- [EXERCISE GOAL]: From the sprtt usage guide below, please reproduce the stretch from "Two-sample test |" through "version from GitHub." word for word.

- [TEXT SHOWN]:
····················

How to use the sprtt package
Meike Steinhilber
2024-01-08
Source:vignettes/usage_sprtt.Rmd
usage_sprtt.Rmd
Note
The data sets used below are included in the
sprtt
package. Thus, the data sets are available when the package is loaded.-
In the R code sections:
-
# comment
: is a comment -
function()
: is R code -
#> results of function()
: is console output
-
Overview
The sprtt
package is a sequential
probability ratio
tests toolbox
(sprtt). This vignette demonstrates the usage of the
package using the seq_ttest()
function and all arguments
with short examples. The theoretical background of the sequential
t-test will not be covered by this vignette.
The seq_ttest()
function has arguments to specify the
requested sequential t-test. The table below shows all possible
combinations which can be performed with the package.
Two-sample test | One-sample test | |
---|---|---|
Two-sided | x | x |
One-sided | x | x |
Paired (repeated measures) | x |
Other recommended vignettes cover:
the theoretical background and
an extended use case.
Installation
Prior to using the sprtt
package it must be installed
and loaded. The latest release version of the package can either be
installed from CRAN or in the latest development version from GitHub.
More information for the installation can be found here.
What does the package contain?
The sprtt
package contains:
seq_ttest()
: a function which performs sequential t-testsdf_income
: a set of data to run the examples given in this vignettedf_stress
: a set of data to run the examples given in this vignettedf_cancer
: a set of data to run the examples given in this vignette
How do I use the seq_ttest() function?

····················

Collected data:
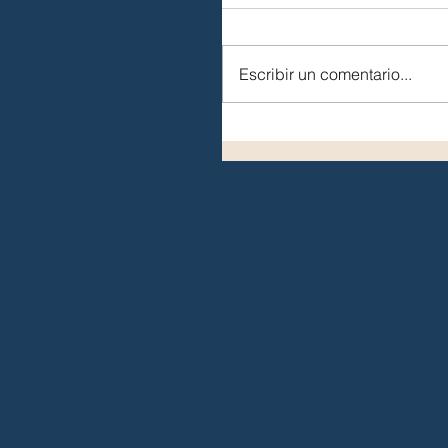
Escribir un comentario...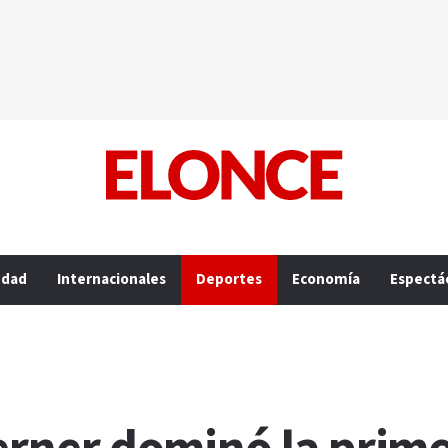
edad
Internacionales
Deportes
Economía
Espectá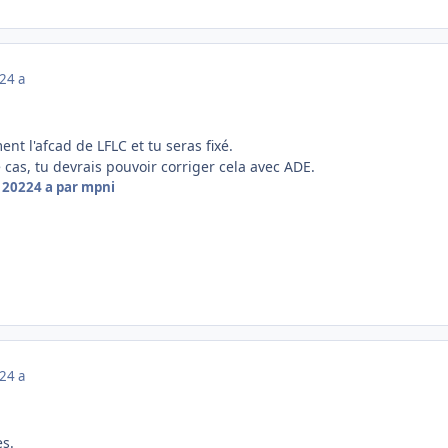
22
4 a
nt l'afcad de LFLC et tu seras fixé.
e cas, tu devrais pouvoir corriger cela avec ADE.
r 2022
4 a
par mpni
22
4 a
s.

····················

- [YOUR SOLUTION]:
Two-sample test | One-sample test | |
---|---|---|
Two-sided | x | x |
One-sided | x | x |
Paired (repeated measures) | x |
Other recommended vignettes cover:
the theoretical background and
an extended use case.
Installation
Prior to using the sprtt
package it must be installed
and loaded. The latest release version of the package can either be
installed from CRAN or in the latest development version from GitHub.